Not by being ignorant of perception.
The Park City ski patrol went on strike, for a few dollars more. They want $23 dollars an hour to open the area and keep it safe (a raise from $21).
That's too much for Vail. Which believes if it raises wages for these patrollers, it will have to raise wages across the board.
And one might possibly understand it when it comes to the numbers, but not when it comes to the effect.
The ski patrol went on strike and most of Park City didn't open and the vacations of thousands of people were ruined, over the Christmas holidays. You're paying a grand a night for a hotel room, or maybe you're staying in a fleabag hotel in Salt Lake City. You've come all this way and...
You can't ski.
Or you can wait in an endless line for limited skiing.
If it were me, I'd never give Vail another dollar, I'd never vacation at one of their resorts again. I spent all this money and you F*CKED ME? Without people like me, without customers, YOU'VE GOT NO BUSINESS!
This makes me crazy, all these rich CEOs believe they live in a vacuum, they don't acknowledge that if we don't buy/use their products, there is no company.

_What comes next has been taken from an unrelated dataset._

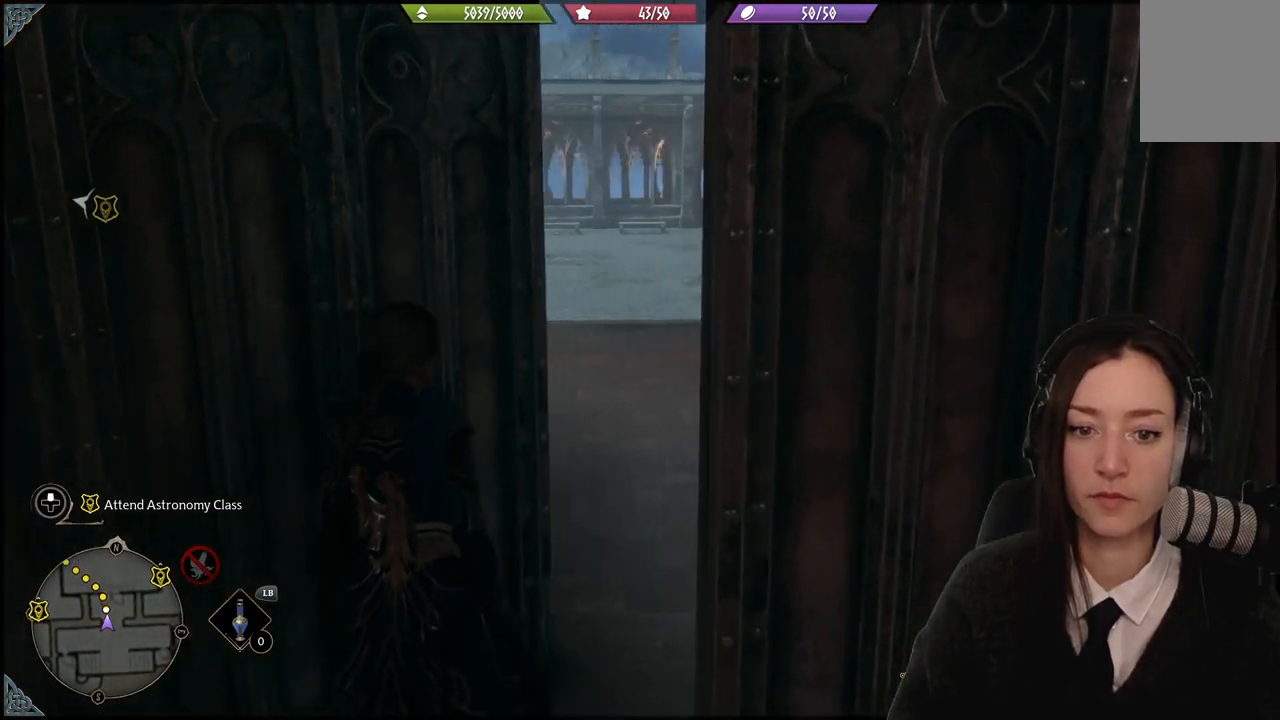
{"buttons": [], "left_stick": "up-left", "right_stick": "center", "events": []}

So how do you solve this problem?
Well, you never ever should have let the ski patrol go on strike during the holiday. And, if they ever were going to go on strike, you needed to give the public advance warning. It's not like this was a completely hidden issue if you were paying attention, but how many skiers pay attention to the minutiae of the ski business? Not many.
You pay the patrollers to work during the holiday, with the promise of negotiation thereafter. Furthermore, unionization/strikes have been bubbling up for the past few years, and the public is on the unions' side. Look at Shawn Fain and the autoworkers. He's a hero!

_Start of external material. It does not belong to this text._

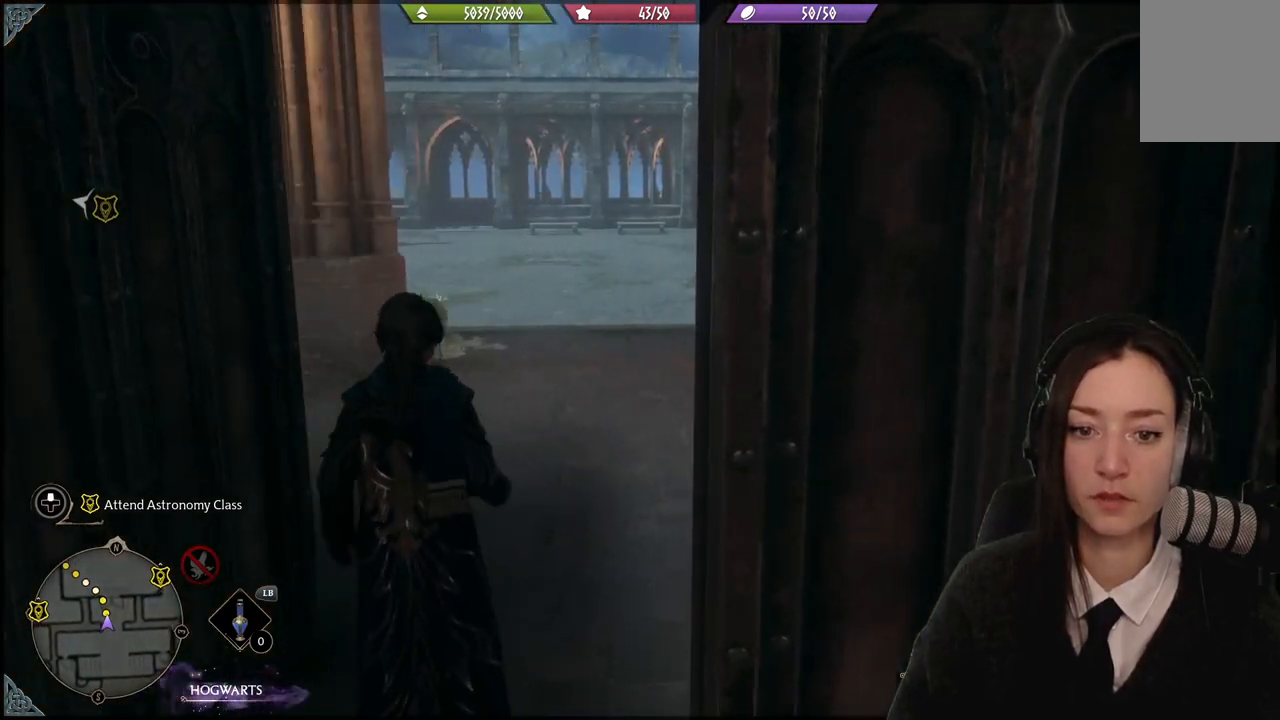
{"buttons": [], "left_stick": "up", "right_stick": "up-left", "events": [[134, "left_stick", "up"], [201, "right_stick", "up-left"]]}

And Kirsten Lynch, paid millions a year, is a schlemiel.
Vail was already behind the 8-ball, and Lynch stuck a knife in the corporation's heart. All in the name of money, but as a result the stock went down.
There is only one side to this story, and Vail needs to deliver a mea culpa immediately. You just don't screw hard-paying customers this way, NEVER EVER!
If Lynch doesn't lose her job, there's no justice.
Those Ivy League college presidents lost their jobs as a result of their mishandling of the protests in the wake of October 7th.
You've got to send a message, you've got to set an example.
And the fact that Kirsten Lynch is a woman...SO WHAT? She's the decider, she has to go!
And if Vail was smart, it would find a way to give reparations. This may be impossible to do in practice, but an effort should be made. Everybody who actually showed up on the hill should get a discount on next year's Epic Pass. This won't make everybody happy, but it's an olive branch, and you can never make everybody happy.
Then again, are the lawsuits coming?
You want to cut them off at the pass. You want to control the situation, not let it control you.
This is not Vail's first faux pas, there was the Stevens Pass fiasco just a few years ago... But the trend is going in the wrong direction. This is now international news, only because Vail corporate was too stupid to read the tea leaves.
Kirsten Lynch has got an MBA, begging the question what they teach in these programs. Is it Milton Friedman all the time, does no one think of customers?
This is an atrocious situation. You might as well have a tornado on my wedding day, or a typhoon on my honeymoon. But those are truly acts of God, this strike is not.
I already came to Park City. I planned, I was looking forward to it. This is not like other strikes where I can buy coffee somewhere else, or buy a different brand of car. I'm already invested AND YOU SCREWED ME!
Vail's obliviousness is hurting the entire ski industry, making it look like an elite sport when as I said above, skiing has never been cheaper.
Good work Kirsten Lynch! It's your fault, the buck stops with you, tender your resignation before the board fires you.
As for the patrollers...
All I know is that Park City MUST STAY OPEN! The complete ski area. Everything else is subsidiary to this.
Ain't that obvious?
At least to everybody but Kirsten Lynch and Vail Resorts.